An overdue thanks to Bryan for all the work he did in making GTDMail known to the world, and for the acknowledgement. I just figured it was so simple that everyone else was already doing it…
Oh yeah, and happy birthday.
Sat 30 Apr 2005
An overdue thanks to Bryan for all the work he did in making GTDMail known to the world, and for the acknowledgement. I just figured it was so simple that everyone else was already doing it…
Oh yeah, and happy birthday.
Sat 30 Apr 2005
Is it something I love to do?
In my last post I mentioned three criteria to look for if you’re thinking about turning an avocation into a vocation. Just like on the cop shows, you have to have motive, means, and opportunity. First up is motive: Do you love doing it?
According to my parents, I learned to read around the age of 2 1/2. Even before I started school, I was known as the little kid who read all the time.

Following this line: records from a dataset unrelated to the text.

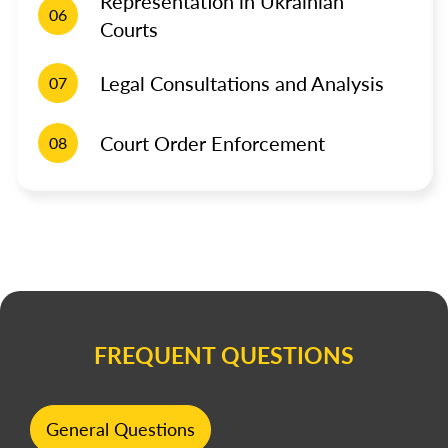
Representation in Ukrainian
06
Courts
Legal Consultations and Analysis
07
Court Order Enforcement
08
FREQUENT QUESTIONS
General Questions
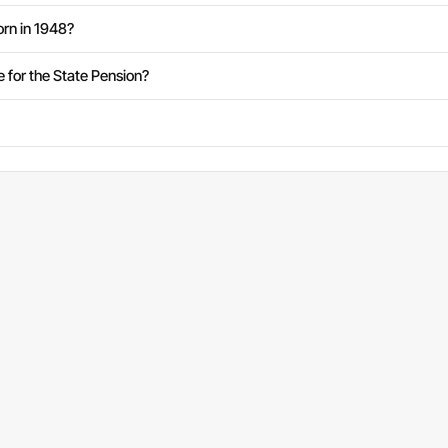
rn in 1948?
e for the State Pension?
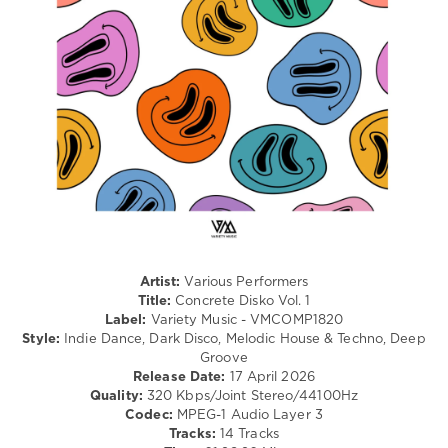
Electro
levelsound
75
0
Variety
Music
,
Concrete
Disko
,
DJ
Mysterioo
Arif
,
DJ
Artist:
Various Performers
Katrin
Title:
Concrete Disko Vol. 1
Love
,
Label:
Variety Music - VMCOMP1820
Nu
Style:
Indie Dance, Dark Disco, Melodic House & Techno, Deep
Sky
,
Groove
Alexey
Release Date:
17 April 2026
Union
,
Quality:
320 Kbps/Joint Stereo/44100Hz
Kinky
Codec:
MPEG-1 Audio Layer 3
Sound
,
Tracks:
14 Tracks
Tom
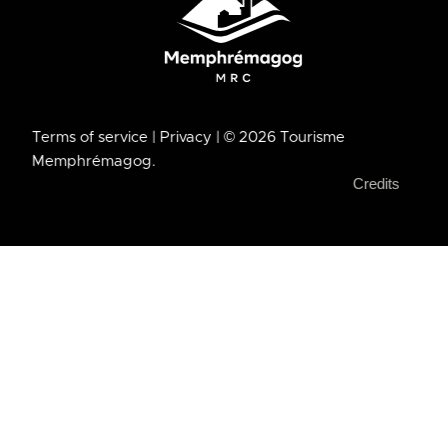
Terms of service
| Privacy
| © 2026 Tourisme
Memphrémagog.
Credits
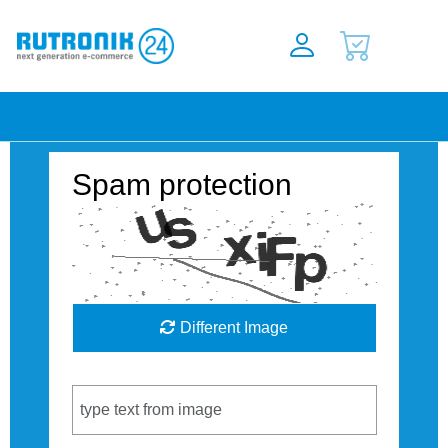
Spam protection
Different Image
Captcha Code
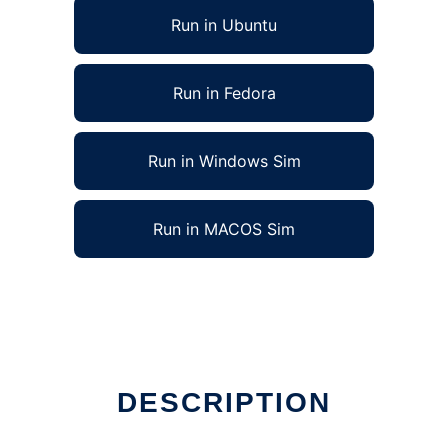
Run in Ubuntu
Run in Fedora
Run in Windows Sim
Run in MACOS Sim
DESCRIPTION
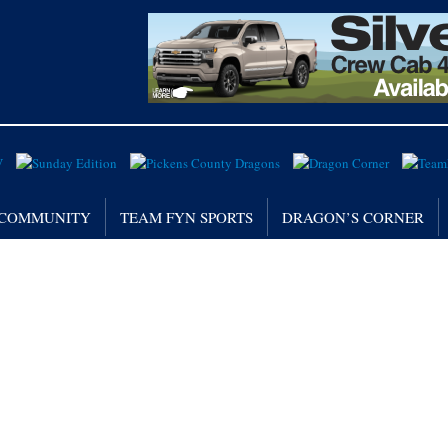
/ COMMUNITY
TEAM FYN SPORTS
DRAGON’S CORNER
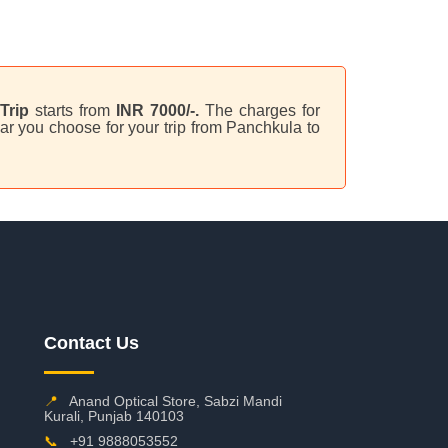
Trip
starts from
INR 7000/-.
The charges for
ar you choose for your trip from Panchkula to
Contact Us
📍
Anand Optical Store, Sabzi Mandi
Kurali, Punjab 140103
📞
+91 9888053552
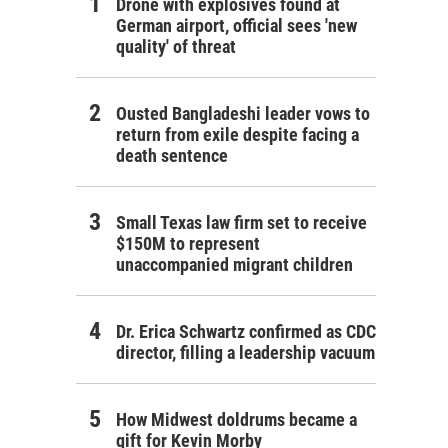
Drone with explosives found at
German airport, official sees 'new
quality' of threat
Ousted Bangladeshi leader vows to
return from exile despite facing a
death sentence
Small Texas law firm set to receive
$150M to represent
unaccompanied migrant children
Dr. Erica Schwartz confirmed as CDC
director, filling a leadership vacuum
How Midwest doldrums became a
gift for Kevin Morby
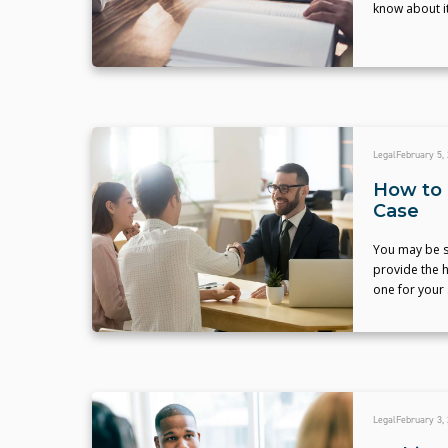
know about it
Legal
February 5,
How to 
Case
You may be su
provide the h
one for your 
Legal
February 3,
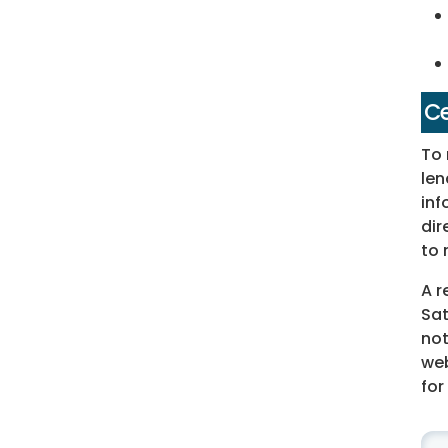
Ce
To 
len
inf
dir
to 
A r
Sat
not
web
for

All that reading inevitably led to the next step. In elementary school, I wrote short stories (based on the superhero playacting that my friends and I did at recess), and had my mom type them up. I’d bind my “books” with cardboard and contact paper, and enter them in district creative writing contests. I usually got some sort of ribbon, but at that age, so did everyone else.
In middle and high school, I was one of the geeky kids, so naturally I took to satire. Sometimes I’d rip on the popular crowd; other times I’d target a teacher, and hope my masterpiece didn’t fall into the wrong hands. Once I wrote a doozy of a poem about a local poet who guest taught our English class that week. I skewered everything from her politics to her teeth. I got big laughs from everyone — everyone except my English teacher and the poet herself. Someone I showed it to had left it behind in class. I apologized to her face (the hardest thing I’d ever done), ripped up the offending piece of poetry and burned it. I still cringe when I think of it.
The point of this little retrospective indulgence (and there’s more where that came from) is that I enjoy writing. I always have. Even when it got me into trouble. I also enjoy some aspects of software development, but mostly the creative side. I guess no one really enjoys debugging or code maintenance. But even the problem-solving bits don’t grab me very much. I like designing an application from scratch, at a high level. I like seeing the pieces come together and begin to work just as I imagined them. But once the big-picture stuff is done, I’m ready to move on.
I’m not saying that your job has to be the most fun and compelling way you spend your time. If that were the only thing that mattered, I wouldn’t need to cover means and opportunity. But taking a little pleasure in what you get paid for goes a long way.
Thu 28 Apr 2005
Earlier this week, I was frustrated with my day job, and kicking around ideas for a possible career change someday, when I happened to remember that I love to write. One small problem, though. With the exception of my aviation journal, I haven’t done any writing to speak of since college.
Around 2 am the same night, I had an epiphany, and a raging case of insomnia to go with it. The insomnia was probably brought on by the two buckets of popcorn I had at the movies, but the epiphany kept me awake for hours. A blog would be the perfect laboratory for flexing my literary muscles back into shape. Mixaphorically speaking.
I’ve never been really interested in having a blog like the ones I read. I love reading about the latest geekety gadgets, playing with the latest web app, and wasting time with new productivity techniques. For the most part, I’ll leave them to others who are more than up to the task. Instead, I’ll focus on the tools, tricks and art of writing. I don’t know what kind yet; hopefully a little of everything. Fiction is going to be the hardest, partly because it’s what I enjoy reading the most, and my standards are high. Partly because I have zero ideas for the next great American novel.
The driving force behind this flight of fancy (there go those mixaphors again), besides the obvious creative satisfaction, is that I want to someday replace my day job with something more flexible and enjoyable. Who knows — maybe I was meant to write prose instead of software. Writing also meets my three criteria for a killer career change: motive, means, and opportunity. Maybe I’ve just been watching too much CSI, but in any case, my next three posts are cut out for me.
Wed 27 Apr 2005
Consider this post the equivalent of scratching a pen back and forth on a blank page until the ink starts to flow. I do have something lucid to write, but for now, I’m just going to mess up the page a little so it’s not so intimidating.